King is a data scientist and founder and CEO of Oklahoma City-based Exaptive, which facilitates analysis of large amounts of data to discover trends or new information. Exaptive is taken from the word “exaptation,” which describes what happens in nature when one natural trait is co-opted for another use. Think feathers used for both warmth and flight.
For his audience of health researchers, King pitched exaptation as a way to bring data science and research science together to develop new ways to use discoveries or even bring together scientists from different geographies or disciplines.

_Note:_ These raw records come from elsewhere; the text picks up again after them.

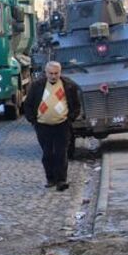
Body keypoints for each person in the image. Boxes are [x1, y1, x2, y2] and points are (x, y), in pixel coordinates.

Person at [23, 61, 82, 191]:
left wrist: (70, 118)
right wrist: (33, 120)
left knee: (61, 153)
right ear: (46, 73)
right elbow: (27, 105)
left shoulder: (68, 85)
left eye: (56, 73)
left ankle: (61, 180)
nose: (53, 76)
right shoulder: (37, 86)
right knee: (47, 154)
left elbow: (76, 105)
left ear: (60, 73)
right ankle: (50, 179)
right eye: (51, 73)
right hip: (43, 126)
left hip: (62, 125)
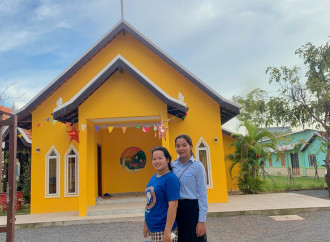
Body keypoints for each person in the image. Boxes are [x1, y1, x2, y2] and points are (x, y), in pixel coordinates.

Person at [171, 134, 208, 242]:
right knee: (178, 238)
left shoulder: (198, 166)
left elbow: (202, 194)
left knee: (193, 238)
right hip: (176, 208)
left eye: (184, 145)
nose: (181, 148)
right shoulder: (173, 166)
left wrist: (201, 221)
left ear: (190, 146)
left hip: (191, 209)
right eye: (178, 146)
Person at [144, 146, 180, 242]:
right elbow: (149, 202)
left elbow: (173, 205)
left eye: (160, 158)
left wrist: (167, 232)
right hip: (153, 229)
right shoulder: (154, 177)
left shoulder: (171, 179)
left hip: (163, 229)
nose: (156, 161)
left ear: (167, 159)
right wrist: (146, 224)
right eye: (154, 159)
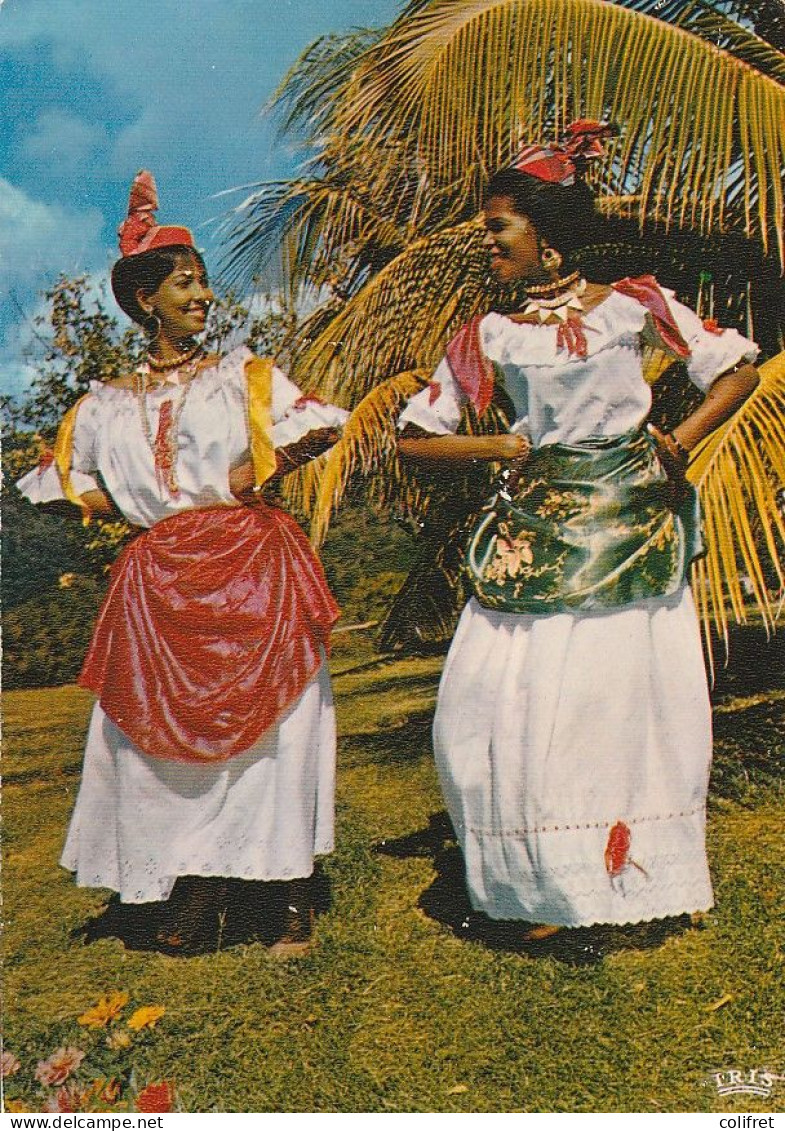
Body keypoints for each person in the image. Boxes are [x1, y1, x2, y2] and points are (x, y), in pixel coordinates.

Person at [397, 122, 760, 938]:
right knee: (489, 706)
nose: (484, 244)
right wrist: (494, 443)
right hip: (534, 532)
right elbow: (413, 437)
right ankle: (541, 884)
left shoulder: (634, 303)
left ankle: (628, 879)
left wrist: (677, 440)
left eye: (497, 228)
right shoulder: (486, 334)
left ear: (548, 234)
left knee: (616, 704)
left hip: (629, 525)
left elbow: (732, 368)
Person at [17, 170, 348, 955]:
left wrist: (240, 477)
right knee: (156, 747)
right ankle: (194, 884)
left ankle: (282, 896)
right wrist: (124, 507)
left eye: (203, 284)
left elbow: (316, 429)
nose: (201, 298)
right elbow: (68, 489)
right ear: (145, 301)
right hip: (159, 581)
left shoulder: (242, 378)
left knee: (272, 734)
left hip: (251, 567)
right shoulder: (102, 405)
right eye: (183, 284)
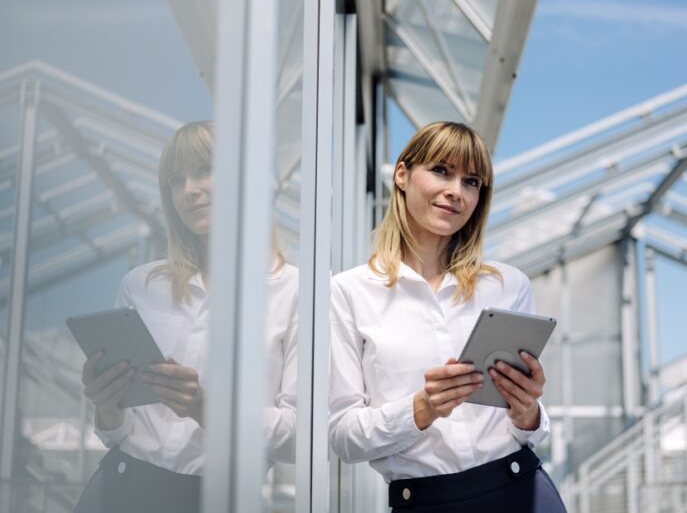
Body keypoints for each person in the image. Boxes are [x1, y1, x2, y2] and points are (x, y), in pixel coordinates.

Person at [329, 122, 567, 512]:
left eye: (471, 181)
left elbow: (530, 429)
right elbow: (343, 437)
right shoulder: (348, 293)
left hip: (522, 491)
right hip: (425, 502)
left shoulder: (509, 286)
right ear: (402, 175)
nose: (456, 191)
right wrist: (421, 408)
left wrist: (528, 410)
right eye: (441, 170)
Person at [75, 121, 298, 513]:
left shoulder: (295, 292)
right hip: (119, 488)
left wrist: (204, 408)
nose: (188, 191)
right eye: (175, 181)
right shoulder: (142, 285)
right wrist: (107, 404)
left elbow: (300, 439)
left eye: (204, 171)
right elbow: (119, 430)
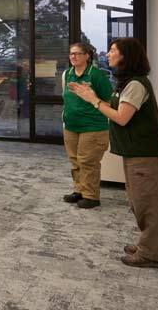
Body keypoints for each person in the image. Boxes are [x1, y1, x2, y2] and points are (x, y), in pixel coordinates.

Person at [68, 38, 158, 268]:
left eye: (113, 51)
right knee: (138, 202)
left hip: (143, 153)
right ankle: (150, 245)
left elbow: (122, 117)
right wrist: (91, 96)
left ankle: (152, 253)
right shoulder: (125, 83)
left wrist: (93, 100)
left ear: (126, 56)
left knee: (147, 203)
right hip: (135, 152)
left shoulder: (136, 84)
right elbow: (116, 108)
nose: (108, 54)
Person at [61, 43, 113, 209]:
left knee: (88, 162)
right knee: (75, 161)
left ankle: (91, 196)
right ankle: (79, 191)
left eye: (77, 53)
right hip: (71, 126)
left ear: (87, 56)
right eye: (71, 54)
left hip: (93, 127)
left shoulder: (96, 75)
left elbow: (108, 100)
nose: (73, 57)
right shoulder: (67, 74)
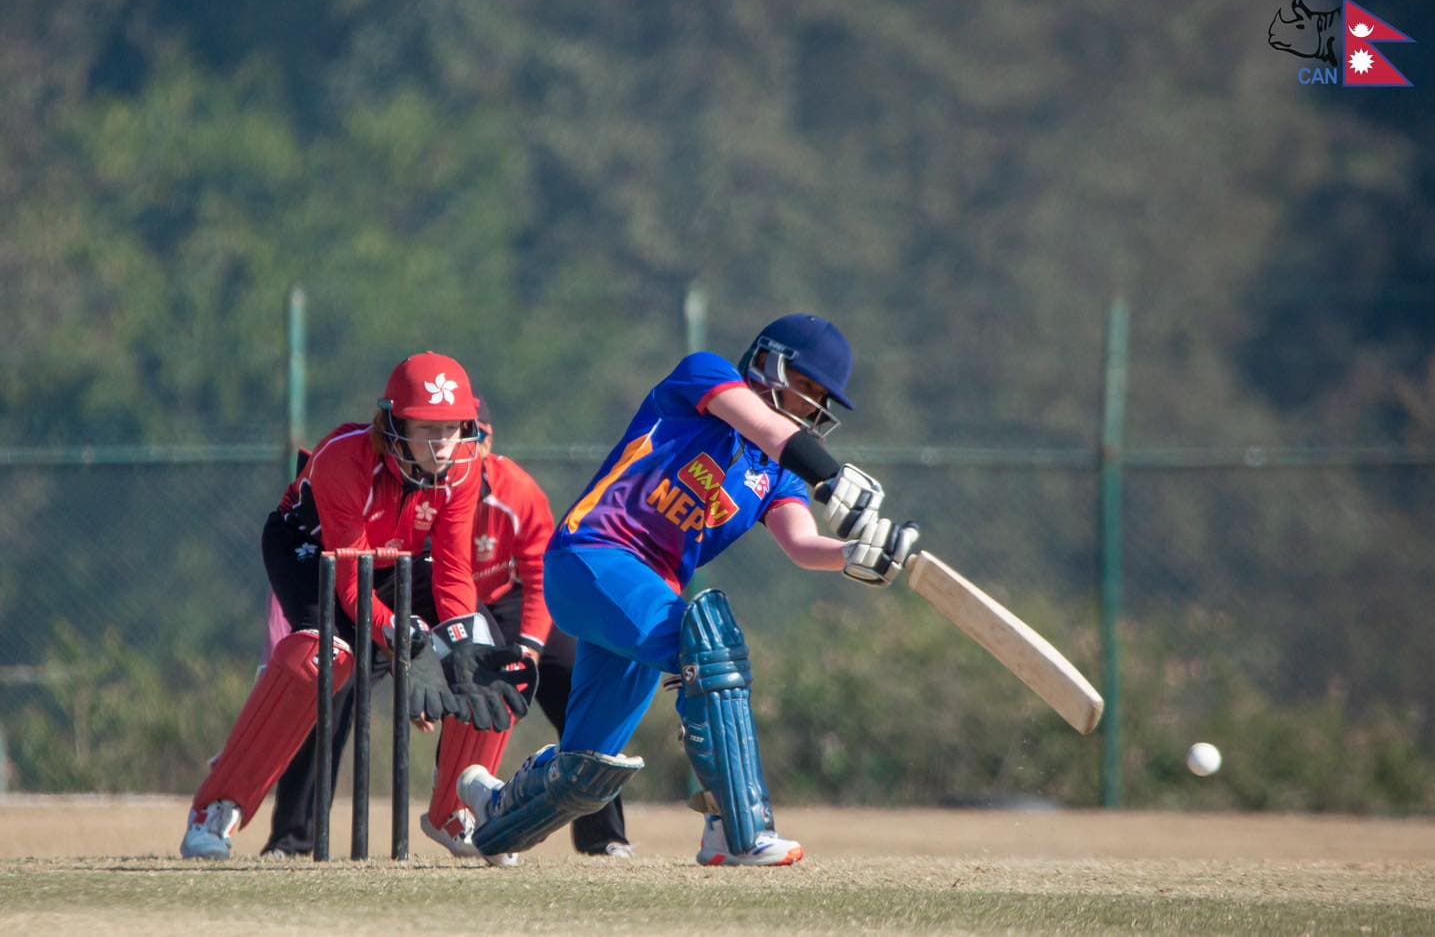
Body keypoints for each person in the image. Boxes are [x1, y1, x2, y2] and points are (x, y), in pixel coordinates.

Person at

“You guys are health researchers,” King told his audience. “Even when you are working on health research, you might be doing something that could help someone who is working in astronomical research. That’s the thing I’m interested in.”
Bringing disparate disciplines together could have implications for all of society, King said.
“We now rely on data science for connecting us to all sorts of things,” he said. “We use it to connect us to new music that we haven’t seen before. It connects us to movies we haven’t seen. But we don’t have any platforms that are optimized for the generation of new ideas.”
About 100 research scientists from across Oklahoma attended the Health Research Conference. A large contingent came from the Tulsa area, which reflects a recent trend of OCAST-funded projects across a more diverse areas of the state, said Dan Luton, programs director at OCAST.
In past years, about 80 percent of OCAST health research grant funding was awarded to scientists on the University of Oklahoma Health Sciences campus in Oklahoma City. Today, the ratio of grant funding is roughly 50-50 between OUHSC and the rest of the state, Luton said.Rashmi Kaul, Ph.D., associate professor of immunology at Oklahoma State University’s Center for Health Sciences in Tulsa, said greater awareness of OCAST’s programs is translating into more participation by Tulsa researchers.
“I didn’t know about OCAST, and they started having workshops (in Tulsa),” Kaul said. “That really raised awareness. And OCAST people in Tulsa started coming and talking to us and building confidence. That helped, I think.”
Michael Carolina, OCAST executive director, said the Health Research conference was a platform to connect scientists with each other and showcase that funding diversity.
“We’re so pleased that our health research program is funding larger numbers of scientists from diverse geographies across Oklahoma,” Carolina said. “We hope this conference helps to connect those researchers with each other and result in future collaborations, as well.”